La devoción a San Isidro no es exclusiva de Madrid. Hay otros pueblos que igualmente le consideran como su Patrón. Y no deja de ser interesante, prestándose desde luego a ciertas confusiones, la declaración de un vecino de Aldovera, lugar que ya no existe y que se hallaba en la Alcarria, cerca de Pastrana, manifestación que figura en las «Relaciones topográficas de los pueblos de España», mandadas hacer por Felipe II, y que a la letra es de este modo:
«Dícese que en este pueblo hubo un hombre de santa dicha, que se decía Isidro, que estaba a soldada con un vecino de este lugar y tenía destajado en su soldada con el amo, que había de oír misa cada día, y que hizo Dios Nuestro Señor por él en su vida muchos milagros, porque se dice que yendo el amo a ver lo que hacía, tenía poco arado, y el amo hubo enojo con él, y el santo había arado poco por haber estado en oración y contemplación, y prometió al amo que él enmendaría al día siguiente aquella falta. Al otro día, yendo el amo a verlo, vido antes que llegase arando dos pares de mulas en su hacienda y, desde que llegó, no vio más de sus mulas y arados, como de dos pares, y le preguntó que si le había ayudado a arar alguien, y como el santo no había visto que le ayudara nadie, dijo que no, y el amo calló lo que había visto entonces.
También se dice que un arroyo de agua que nace en la cabezada de la vega, de grueso de un muslo, muy cierta y continua siempre, fue por milagro que hizo Nuestro Señor por el santo hombre: yendo el amo a verlo en el verano, que hacía mucho calor, le preguntó que si daba agua a sus mulas, y él dijo que sí, y el amo le tornó a preguntar que a dónde, porque entonces no había agua por allí, y que el santo dio un golpe con la aguijada y le dijo: «Aquí», y aquí salió aquel arroyo de agua, y desde que el amo vido el milagro, le dijo que él quería ser de allí adelante su criado y que él mandase en su hacienda.
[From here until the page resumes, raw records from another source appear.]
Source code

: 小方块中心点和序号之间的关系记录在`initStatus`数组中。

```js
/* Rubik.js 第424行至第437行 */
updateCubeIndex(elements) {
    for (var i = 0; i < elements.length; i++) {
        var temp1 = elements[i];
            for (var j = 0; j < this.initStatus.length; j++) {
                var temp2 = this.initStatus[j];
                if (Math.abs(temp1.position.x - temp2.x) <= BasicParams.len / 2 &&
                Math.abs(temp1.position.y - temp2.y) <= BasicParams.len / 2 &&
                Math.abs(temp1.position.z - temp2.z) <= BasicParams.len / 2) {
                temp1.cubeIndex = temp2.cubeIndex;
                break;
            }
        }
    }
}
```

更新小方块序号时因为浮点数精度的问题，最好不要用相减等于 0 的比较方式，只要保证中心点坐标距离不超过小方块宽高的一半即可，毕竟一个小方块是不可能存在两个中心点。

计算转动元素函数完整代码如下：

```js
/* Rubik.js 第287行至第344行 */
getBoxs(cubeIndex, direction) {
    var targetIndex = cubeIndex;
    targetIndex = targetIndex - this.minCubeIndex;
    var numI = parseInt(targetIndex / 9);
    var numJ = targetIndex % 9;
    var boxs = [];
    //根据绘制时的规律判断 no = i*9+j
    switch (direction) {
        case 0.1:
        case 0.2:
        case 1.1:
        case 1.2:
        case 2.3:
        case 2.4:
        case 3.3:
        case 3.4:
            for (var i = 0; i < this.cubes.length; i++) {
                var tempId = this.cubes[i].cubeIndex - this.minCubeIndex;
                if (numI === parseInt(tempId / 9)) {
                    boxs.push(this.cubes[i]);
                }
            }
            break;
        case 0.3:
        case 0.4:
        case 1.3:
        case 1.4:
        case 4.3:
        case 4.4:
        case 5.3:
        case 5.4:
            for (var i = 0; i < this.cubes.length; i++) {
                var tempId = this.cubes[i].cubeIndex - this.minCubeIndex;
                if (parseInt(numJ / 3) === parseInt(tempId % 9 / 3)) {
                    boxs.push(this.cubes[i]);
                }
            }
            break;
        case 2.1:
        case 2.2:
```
Después que este santo murió tenían sus huesos en un relicario, y un año más estéril y falto de agua el verano, allá en abril o mayo, llevaron los de este lugar en procesión los huesos de este santo a la fuente que se dice la fuente de San Isidro, y el clérigo los metió en la fuente; aunque hacía el día claro cuando salió la procesión, a la vuelta para el pueblo llovió mucho; y esto, yo, Mateo Sánchez, que sería de edad de siete u ocho años, lo vi, y habrá agora setenta y nueve años que soy con el siglo, y soy uno de los que declaran.»
Esta declaración que en 1579 hacía el vecino de Aldovera es la relación exacta de los milagros del Patrón de Madrid y con su mismo nombre. Seguramente alguien refirió allí la historia de San Isidro, y al trasmitirse de generación en generación, quedó localizada en aquel lugar. En cuanto al testimonio de la infancia de Mateo Sánchez, es posible que también hubiera error, y, desde luego, puede hacerse notar que dice que los huesos del santo se "guardaban" en un relicario; pero no los señala como existentes en la época en que habla.
En Méjico había también un pueblecillo que tenía a San Isidro por Patrón, al que le fue cantado cierta vez el más disparatado motete que pudo salir de cabeza humana. Era en ocasión de la visita pastoral del obispo, y el sacristán y organista, que a la vez se picaba de poeta, compuso y cantó esta letra en la que, como es natural, no le dejaron pasar de la primera estrofa:
"Bendito San Isidro Labrador,
padre putativo de Jesús, María y José,
que un puntito le faltó
para ser Madre de Dios."
Peregrina simplicidad que, al fin, no era sino muestra de la fe que el cantor tenía al santo cuyas virtudes celebraba.